» **Study material**:
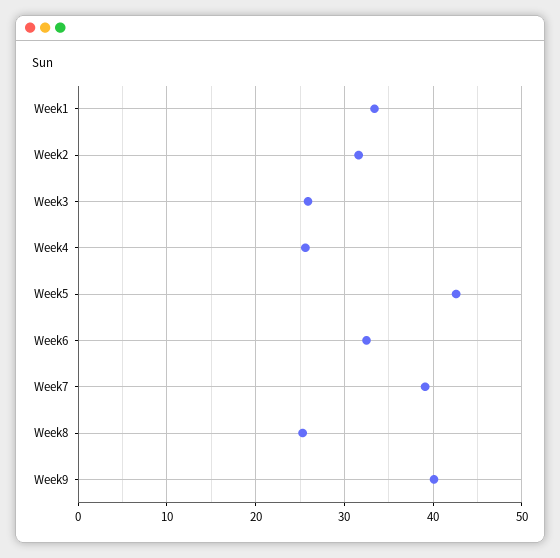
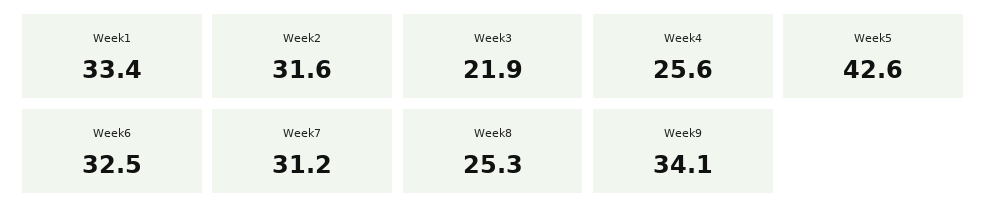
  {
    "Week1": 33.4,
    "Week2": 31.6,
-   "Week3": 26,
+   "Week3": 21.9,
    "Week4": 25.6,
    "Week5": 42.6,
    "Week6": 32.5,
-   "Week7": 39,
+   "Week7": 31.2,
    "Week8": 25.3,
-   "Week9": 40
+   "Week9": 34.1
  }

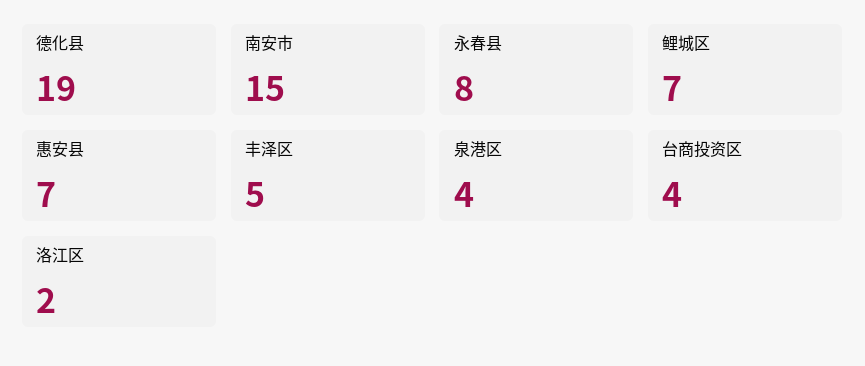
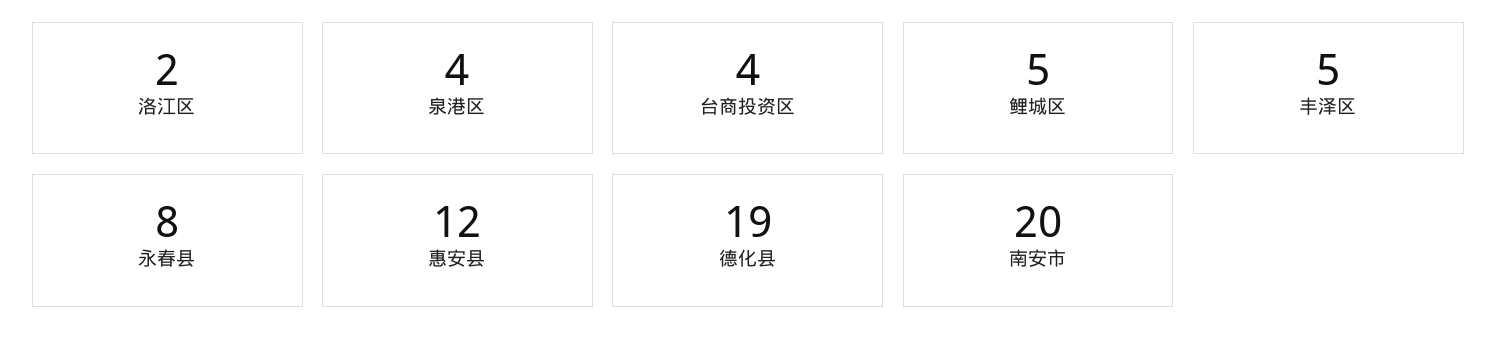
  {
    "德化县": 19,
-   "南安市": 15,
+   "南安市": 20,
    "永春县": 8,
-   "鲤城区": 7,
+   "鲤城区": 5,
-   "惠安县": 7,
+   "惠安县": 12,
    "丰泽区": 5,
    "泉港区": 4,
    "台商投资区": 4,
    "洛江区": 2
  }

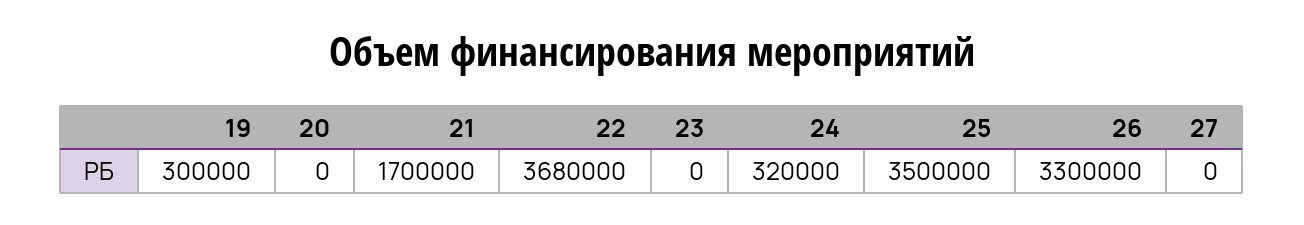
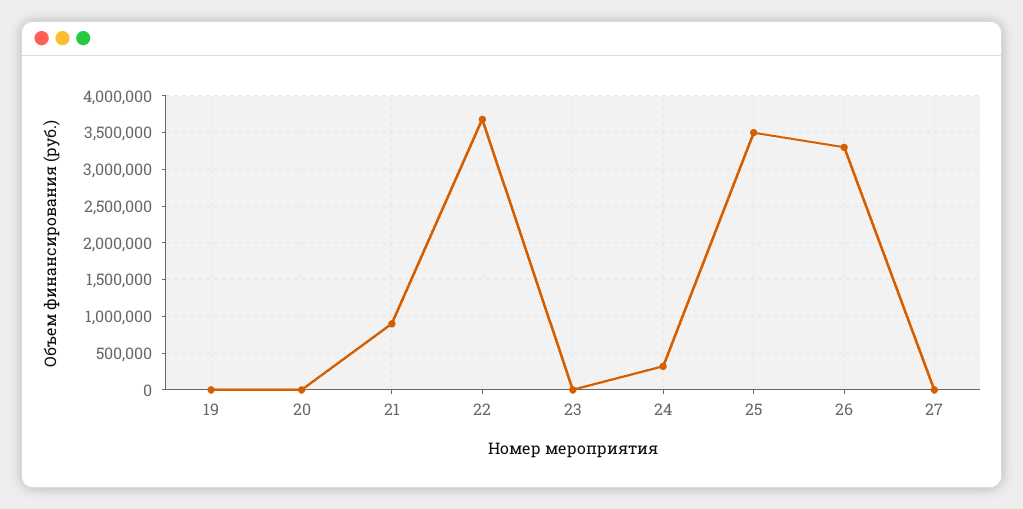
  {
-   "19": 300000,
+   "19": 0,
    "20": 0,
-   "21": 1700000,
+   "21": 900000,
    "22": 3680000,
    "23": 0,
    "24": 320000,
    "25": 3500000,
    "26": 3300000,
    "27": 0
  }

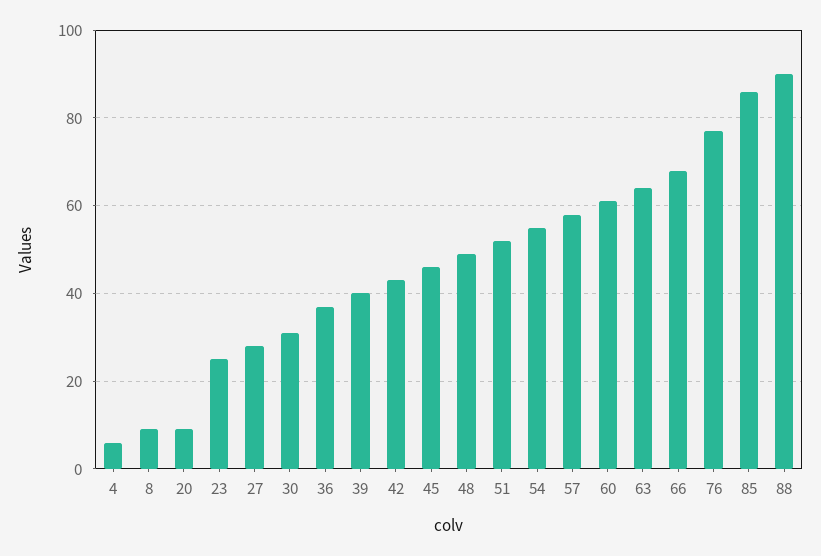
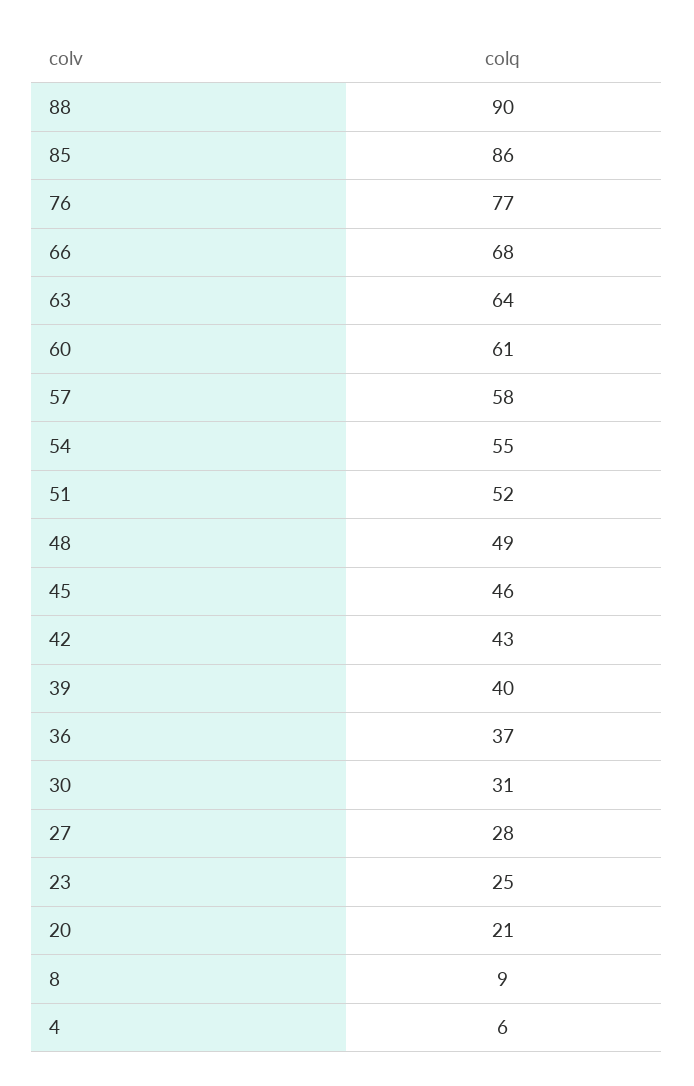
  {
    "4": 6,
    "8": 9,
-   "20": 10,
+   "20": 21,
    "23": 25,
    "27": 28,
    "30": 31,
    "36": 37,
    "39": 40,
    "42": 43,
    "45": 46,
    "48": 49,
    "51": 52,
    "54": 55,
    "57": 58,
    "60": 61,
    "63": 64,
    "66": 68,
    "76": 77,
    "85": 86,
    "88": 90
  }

» **Task directions**:
Give the listing above again exactly, minus any images.

» **Response area**:
  {
    "Week1": 33.4,
    "Week2": 31.6,
-   "Week3": 26,
+   "Week3": 21.9,
    "Week4": 25.6,
    "Week5": 42.6,
    "Week6": 32.5,
-   "Week7": 39,
+   "Week7": 31.2,
    "Week8": 25.3,
-   "Week9": 40
+   "Week9": 34.1
  }

  {
    "德化县": 19,
-   "南安市": 15,
+   "南安市": 20,
    "永春县": 8,
-   "鲤城区": 7,
+   "鲤城区": 5,
-   "惠安县": 7,
+   "惠安县": 12,
    "丰泽区": 5,
    "泉港区": 4,
    "台商投资区": 4,
    "洛江区": 2
  }

  {
-   "19": 300000,
+   "19": 0,
    "20": 0,
-   "21": 1700000,
+   "21": 900000,
    "22": 3680000,
    "23": 0,
    "24": 320000,
    "25": 3500000,
    "26": 3300000,
    "27": 0
  }

  {
    "4": 6,
    "8": 9,
-   "20": 10,
+   "20": 21,
    "23": 25,
    "27": 28,
    "30": 31,
    "36": 37,
    "39": 40,
    "42": 43,
    "45": 46,
    "48": 49,
    "51": 52,
    "54": 55,
    "57": 58,
    "60": 61,
    "63": 64,
    "66": 68,
    "76": 77,
    "85": 86,
    "88": 90
  }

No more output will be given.